------ FRAGMENTO SELECCIONADO ------
Desde aquel tiempo mítico en que Adán fue expulsado del Edén, el paisaje en plenitud ha sido la imagen misma del paraíso, del bien y de la luz del conocimiento, de la bondad y la superioridad espiritual. Y si el día ha sido analogía del bien, no hay duda de que la noche lo ha sido del mal. De ahí, que el color sea símbolo de esplendor y riqueza y que los páramos áridos y sin vegetación lo sean de pobreza y maldición.
Al igual que las poesías de Trackl, que se perciben como una visión de crepuscular y extrema, como esa "oscuridad que ha de atravesarse para llegar a un nuevo alba" descrita por Magris, los paisajes de Ricard Chiang, nos turban con la belleza inquietante de lo maligno, con esa incertidumbre que procede de lo anómalo y fragmentario, de lo trágico.
------ REGISTROS LISTADOS ------
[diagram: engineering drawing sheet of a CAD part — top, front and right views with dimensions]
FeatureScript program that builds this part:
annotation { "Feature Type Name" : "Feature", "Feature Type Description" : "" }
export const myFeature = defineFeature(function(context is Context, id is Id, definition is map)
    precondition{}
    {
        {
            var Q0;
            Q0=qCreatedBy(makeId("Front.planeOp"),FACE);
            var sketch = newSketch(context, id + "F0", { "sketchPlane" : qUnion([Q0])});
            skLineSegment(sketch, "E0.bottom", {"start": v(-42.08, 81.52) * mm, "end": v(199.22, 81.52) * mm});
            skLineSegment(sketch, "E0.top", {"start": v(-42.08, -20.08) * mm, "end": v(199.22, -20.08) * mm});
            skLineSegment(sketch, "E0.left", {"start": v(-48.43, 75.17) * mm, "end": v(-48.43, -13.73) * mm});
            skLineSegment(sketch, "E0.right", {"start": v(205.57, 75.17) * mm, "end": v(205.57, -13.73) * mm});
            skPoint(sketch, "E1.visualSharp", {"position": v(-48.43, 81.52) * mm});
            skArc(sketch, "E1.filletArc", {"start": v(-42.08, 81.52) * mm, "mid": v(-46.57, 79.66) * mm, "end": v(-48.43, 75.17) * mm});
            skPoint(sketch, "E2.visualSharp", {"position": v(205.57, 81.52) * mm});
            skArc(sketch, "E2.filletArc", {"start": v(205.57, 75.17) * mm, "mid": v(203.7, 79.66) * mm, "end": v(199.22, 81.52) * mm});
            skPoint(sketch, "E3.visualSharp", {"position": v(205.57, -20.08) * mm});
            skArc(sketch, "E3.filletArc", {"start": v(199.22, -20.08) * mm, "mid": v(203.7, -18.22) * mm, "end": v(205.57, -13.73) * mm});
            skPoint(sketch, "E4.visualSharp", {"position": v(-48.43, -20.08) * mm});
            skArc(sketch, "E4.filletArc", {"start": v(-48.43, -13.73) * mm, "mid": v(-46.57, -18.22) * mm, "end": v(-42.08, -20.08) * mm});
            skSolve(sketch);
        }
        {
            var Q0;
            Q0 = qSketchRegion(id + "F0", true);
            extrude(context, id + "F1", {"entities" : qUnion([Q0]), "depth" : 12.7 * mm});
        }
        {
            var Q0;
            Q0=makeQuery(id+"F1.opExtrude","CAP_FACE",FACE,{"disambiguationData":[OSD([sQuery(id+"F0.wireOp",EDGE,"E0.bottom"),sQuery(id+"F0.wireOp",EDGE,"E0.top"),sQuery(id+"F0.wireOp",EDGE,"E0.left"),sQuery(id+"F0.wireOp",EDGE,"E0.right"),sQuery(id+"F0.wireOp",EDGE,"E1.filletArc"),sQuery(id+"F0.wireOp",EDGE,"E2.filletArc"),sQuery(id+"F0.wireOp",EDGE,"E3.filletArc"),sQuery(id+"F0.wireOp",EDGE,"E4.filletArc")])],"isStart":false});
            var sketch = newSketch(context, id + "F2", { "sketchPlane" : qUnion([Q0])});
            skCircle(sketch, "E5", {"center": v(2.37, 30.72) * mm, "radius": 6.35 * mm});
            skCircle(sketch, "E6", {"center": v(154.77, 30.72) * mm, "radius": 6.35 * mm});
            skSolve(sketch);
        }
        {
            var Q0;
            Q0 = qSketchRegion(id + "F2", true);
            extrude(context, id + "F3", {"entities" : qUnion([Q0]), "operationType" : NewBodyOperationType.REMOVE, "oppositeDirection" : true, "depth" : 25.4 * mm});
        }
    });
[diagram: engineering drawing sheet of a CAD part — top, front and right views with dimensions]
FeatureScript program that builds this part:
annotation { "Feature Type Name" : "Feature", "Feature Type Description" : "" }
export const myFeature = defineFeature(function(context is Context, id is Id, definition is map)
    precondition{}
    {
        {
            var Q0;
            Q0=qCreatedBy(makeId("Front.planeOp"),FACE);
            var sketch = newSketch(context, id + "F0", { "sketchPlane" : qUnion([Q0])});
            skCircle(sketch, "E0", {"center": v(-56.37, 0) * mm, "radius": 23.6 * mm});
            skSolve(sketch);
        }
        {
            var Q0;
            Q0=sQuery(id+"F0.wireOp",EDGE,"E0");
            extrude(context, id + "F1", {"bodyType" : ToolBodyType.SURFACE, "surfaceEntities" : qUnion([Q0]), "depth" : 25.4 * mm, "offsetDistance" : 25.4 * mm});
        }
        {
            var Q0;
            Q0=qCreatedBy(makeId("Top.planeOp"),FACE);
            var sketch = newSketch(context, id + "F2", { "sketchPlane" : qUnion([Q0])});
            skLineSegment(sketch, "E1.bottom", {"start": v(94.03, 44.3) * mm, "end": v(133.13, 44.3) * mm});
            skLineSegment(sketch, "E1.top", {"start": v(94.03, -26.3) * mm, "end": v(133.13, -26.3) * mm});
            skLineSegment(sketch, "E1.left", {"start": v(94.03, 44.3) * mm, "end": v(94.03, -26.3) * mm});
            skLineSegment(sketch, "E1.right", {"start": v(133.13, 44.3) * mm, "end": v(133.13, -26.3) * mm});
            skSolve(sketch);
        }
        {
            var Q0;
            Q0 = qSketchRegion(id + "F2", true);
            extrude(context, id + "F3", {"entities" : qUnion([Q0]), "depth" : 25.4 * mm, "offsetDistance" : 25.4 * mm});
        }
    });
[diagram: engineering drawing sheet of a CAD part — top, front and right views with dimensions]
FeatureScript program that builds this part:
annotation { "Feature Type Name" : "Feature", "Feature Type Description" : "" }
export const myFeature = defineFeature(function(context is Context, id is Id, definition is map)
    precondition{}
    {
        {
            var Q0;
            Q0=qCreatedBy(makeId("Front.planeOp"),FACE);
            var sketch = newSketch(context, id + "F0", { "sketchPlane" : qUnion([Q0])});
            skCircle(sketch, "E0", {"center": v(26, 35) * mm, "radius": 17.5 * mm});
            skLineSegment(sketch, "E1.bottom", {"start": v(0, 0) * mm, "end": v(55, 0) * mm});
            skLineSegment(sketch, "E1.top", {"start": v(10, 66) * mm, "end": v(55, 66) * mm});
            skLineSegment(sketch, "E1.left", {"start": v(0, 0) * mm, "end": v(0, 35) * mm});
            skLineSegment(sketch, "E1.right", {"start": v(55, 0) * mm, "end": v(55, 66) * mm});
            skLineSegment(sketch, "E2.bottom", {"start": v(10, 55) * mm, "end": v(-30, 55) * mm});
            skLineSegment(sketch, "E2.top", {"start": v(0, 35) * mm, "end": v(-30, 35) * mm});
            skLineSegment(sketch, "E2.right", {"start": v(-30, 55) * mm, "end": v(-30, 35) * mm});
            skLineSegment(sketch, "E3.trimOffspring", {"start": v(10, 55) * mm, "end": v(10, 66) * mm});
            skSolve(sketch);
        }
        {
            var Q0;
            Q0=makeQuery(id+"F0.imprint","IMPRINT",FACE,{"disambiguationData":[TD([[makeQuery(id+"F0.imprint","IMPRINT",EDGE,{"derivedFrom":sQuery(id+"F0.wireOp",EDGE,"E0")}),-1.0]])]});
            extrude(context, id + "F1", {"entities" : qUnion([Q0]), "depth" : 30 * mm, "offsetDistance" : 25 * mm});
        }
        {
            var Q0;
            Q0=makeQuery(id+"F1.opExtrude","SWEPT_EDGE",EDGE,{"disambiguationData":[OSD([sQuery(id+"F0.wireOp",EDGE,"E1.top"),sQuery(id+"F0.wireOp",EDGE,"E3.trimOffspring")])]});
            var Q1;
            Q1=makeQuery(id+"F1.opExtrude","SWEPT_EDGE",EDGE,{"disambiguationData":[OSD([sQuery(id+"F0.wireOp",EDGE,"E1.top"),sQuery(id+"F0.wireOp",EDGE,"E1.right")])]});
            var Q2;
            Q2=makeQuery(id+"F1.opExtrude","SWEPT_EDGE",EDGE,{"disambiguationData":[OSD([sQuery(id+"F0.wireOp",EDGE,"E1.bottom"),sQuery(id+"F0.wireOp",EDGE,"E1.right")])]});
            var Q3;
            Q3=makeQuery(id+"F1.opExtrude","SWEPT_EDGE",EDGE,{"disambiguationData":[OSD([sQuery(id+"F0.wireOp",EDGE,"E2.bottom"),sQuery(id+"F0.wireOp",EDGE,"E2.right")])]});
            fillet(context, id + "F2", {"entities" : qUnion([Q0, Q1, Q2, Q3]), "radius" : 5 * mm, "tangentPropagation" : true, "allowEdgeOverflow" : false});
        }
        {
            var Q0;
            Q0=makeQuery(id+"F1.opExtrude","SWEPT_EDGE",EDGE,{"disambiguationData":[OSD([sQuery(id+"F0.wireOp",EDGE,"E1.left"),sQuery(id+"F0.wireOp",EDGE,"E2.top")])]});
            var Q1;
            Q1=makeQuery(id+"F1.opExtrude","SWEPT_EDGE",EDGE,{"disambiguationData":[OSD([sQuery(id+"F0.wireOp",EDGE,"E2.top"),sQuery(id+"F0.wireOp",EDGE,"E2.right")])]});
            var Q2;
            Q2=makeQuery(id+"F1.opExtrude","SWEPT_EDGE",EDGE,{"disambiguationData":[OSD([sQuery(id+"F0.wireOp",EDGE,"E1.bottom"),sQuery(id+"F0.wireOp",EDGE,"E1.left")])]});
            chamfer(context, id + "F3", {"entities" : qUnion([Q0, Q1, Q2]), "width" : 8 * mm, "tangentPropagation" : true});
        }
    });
------
LO QUE HARÁS:
**a)** Copia del fragmento seleccionado la parte que empieza con las palabras "Al igual que" y termina con "de lo trágico.", y sustituye en ella "inquietante" por "perturbadora".
**b)** Responde a estas preguntas según el fragmento seleccionado:
(i) ¿De qué ha sido analogía la noche?
(ii) ¿A quién se atribuye la descripción de la "oscuridad que ha de atravesarse para llegar a un nuevo alba"?
(iii) ¿De qué son símbolo los páramos áridos y sin vegetación?
**c)** Indica si cada afirmación concuerda con el fragmento seleccionado, y cita las palabras del texto que lo deciden.
(i) El color es símbolo de esplendor y riqueza.
(ii) Los paisajes de Ricard Chiang nos turban con la belleza del bien.
(iii) El día ha sido analogía del mal.
No necesitas los registros.

RESULTADOS DEL EJERCICIO:
**a)**
Al igual que las poesías de Trackl, que se perciben como una visión de crepuscular y extrema, como esa "oscuridad que ha de atravesarse para llegar a un nuevo alba" descrita por Magris, los paisajes de Ricard Chiang, nos turban con la belleza perturbadora de lo maligno, con esa incertidumbre que procede de lo anómalo y fragmentario, de lo trágico.

**b)**
(i) Del mal.
(ii) A Magris.
(iii) De pobreza y maldición.

**c)**
(i) Sí: "que el color sea símbolo de esplendor y riqueza".
(ii) No: "nos turban con la belleza inquietante de lo maligno".
(iii) No: "si el día ha sido analogía del bien".